Education about gene-by-environment interaction (G X E) causes of eating behaviors can have beneficial downstream effects on attitudes toward people with higher weight. A recent study included in the Journal of Nutrition Education and Behavior, published by Elsevier, found that participants who received education about G X E concepts reported higher empathy and held fewer stigmatizing attitudes toward individuals with higher weight. G X E is when two different genotypes respond to variations in the environment in two different ways.
"Discriminatory attitudes against people with higher weight have been observed at comparable rates to racial and gender discrimination and are often more overt because weight stigma is viewed as a more socially acceptable form of negative bias," says corresponding author Susan Persky, PhD, Social and Behavioral Research Branch, National Human Genome Research Institute, National Institutes of Health, Bethesda, MD. "However, weight has a sizable genetic component. Our study found that increasing education about the role of genetics in eating behavior may therefore help to alleviate weight stigma by reducing the extent to which individuals are blamed for their weight."
Participants were recruited via the online platform Prolific and were randomly assigned to watch an educational or a control video. Participants then watched a set of vignette scenarios that depicted what it is like to have a predisposition toward obesogenic eating behaviors from either a first-person or third-person perspective. Participants completed questionnaires measuring G X E knowledge, causal attributions, weight stigma, and empathy post intervention.
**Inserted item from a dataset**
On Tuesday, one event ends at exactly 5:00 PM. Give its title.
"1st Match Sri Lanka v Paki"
Participants who watched the educational video demonstrated greater G X E knowledge, reported higher empathy toward the characters in the vignette scenarios and held fewer stigmatizing attitudes (notably blame) toward individuals with higher weight. Exploratory mediation analyses indicated that the educational video led to these positive downstream effects by increasing the extent to which participants attributed genetic causes to eating behaviors.
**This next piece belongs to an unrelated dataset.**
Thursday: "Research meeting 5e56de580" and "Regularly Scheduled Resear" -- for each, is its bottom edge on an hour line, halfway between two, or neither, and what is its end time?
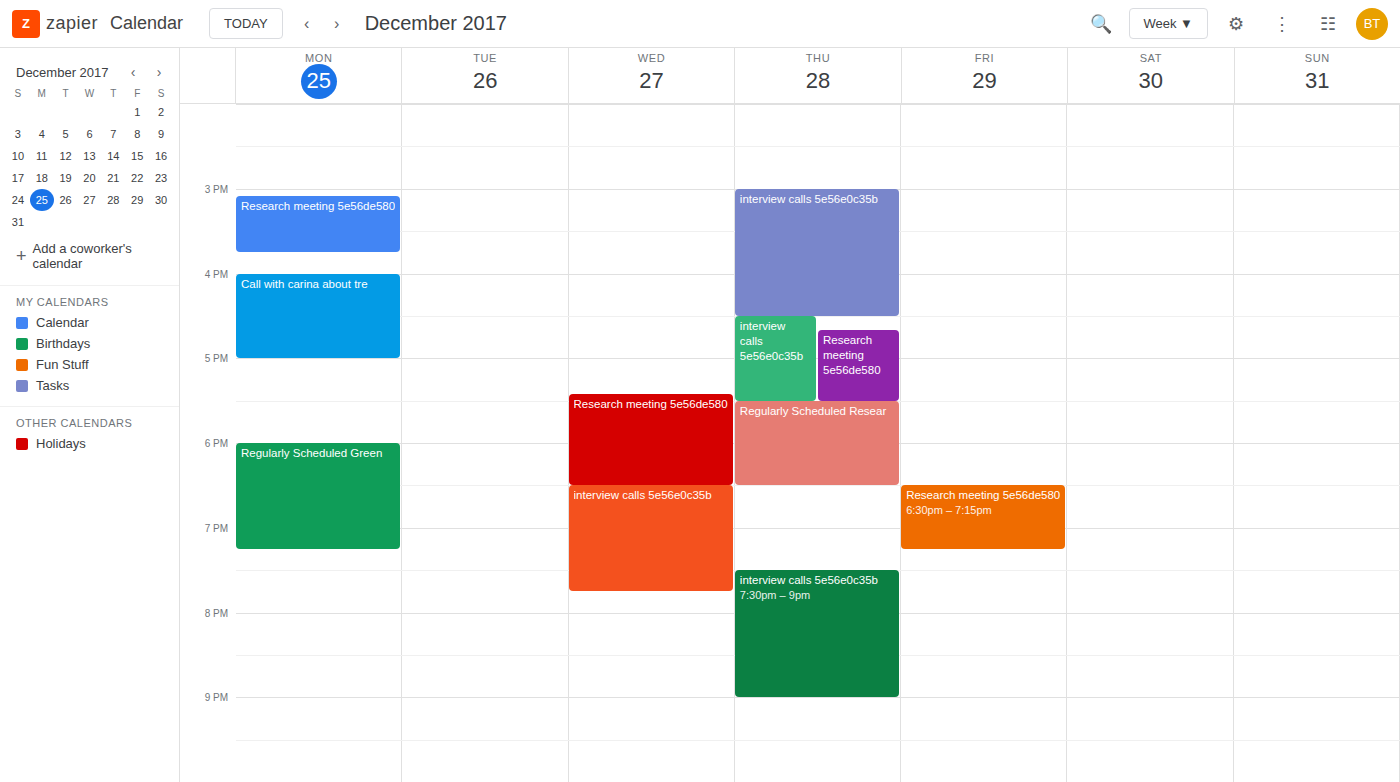
"Research meeting 5e56de580": 5:30 PM, halfway between the 5 PM and 6 PM lines. "Regularly Scheduled Resear": 6:30 PM, halfway between the 6 PM and 7 PM lines.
Communicating G X E causes of eating behaviors to the public is a useful way to improve attitudes toward people with higher weight. Therefore, the authors envision the potential for similar G X E education to be broadly disseminated as part of public health campaigns. Moreover, a greater understanding of these concepts may help improve patient-provider interactions around healthy eating and weight.
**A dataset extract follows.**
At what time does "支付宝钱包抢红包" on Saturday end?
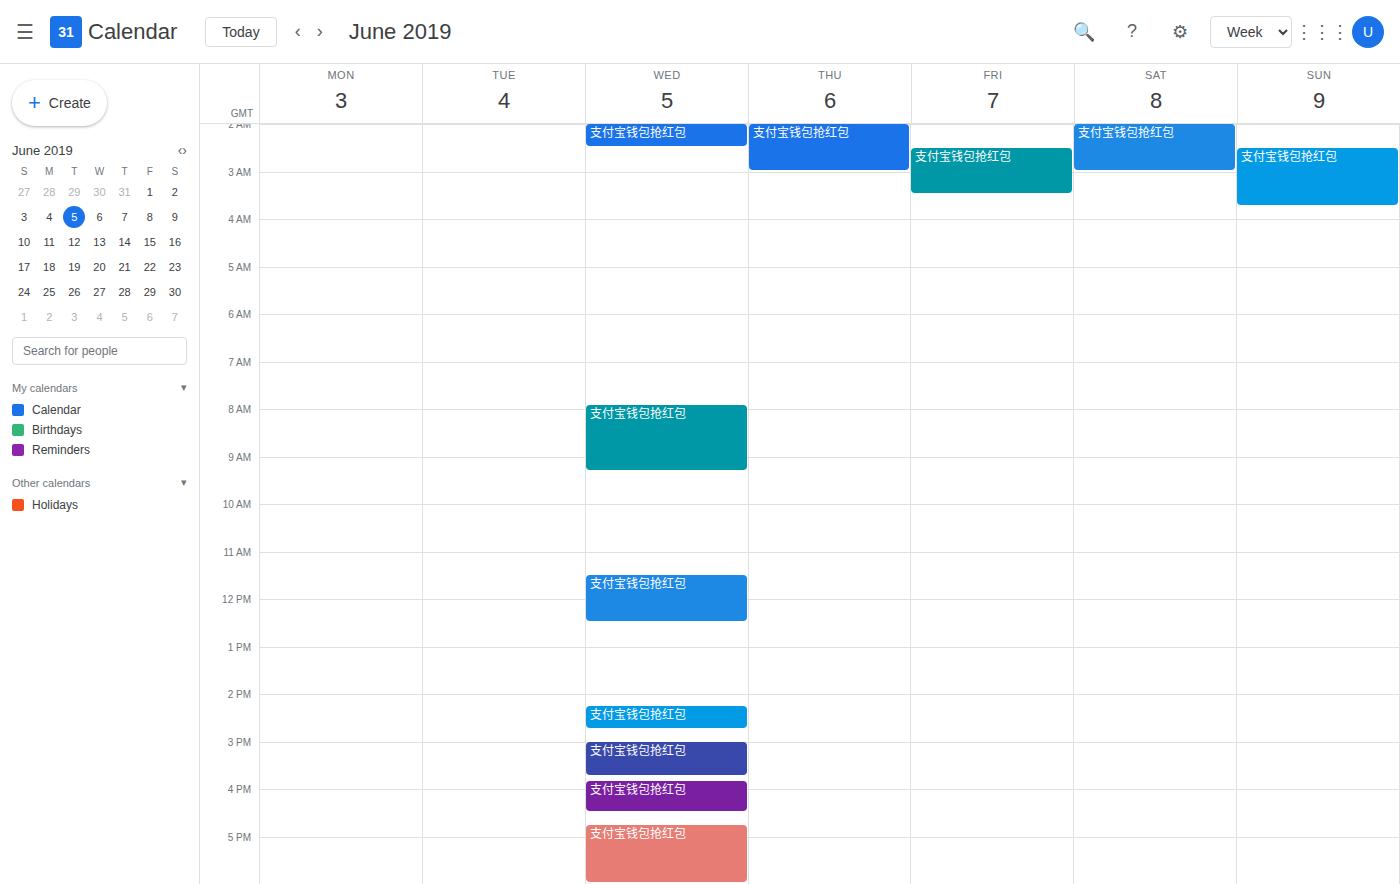
3:00 AM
"Focusing on G X E causes of eating may help tackle entrenched weight stigma among the general public and health care providers," suggests the study's lead author Alison Jane Martingano, PhD, National Human Genome Research Institute, National Institutes of Health. "This research provides initial evidence that future educational interventions may benefit from focusing on eating behaviors, specifically, when attempting to improve attitudes toward people with higher weight."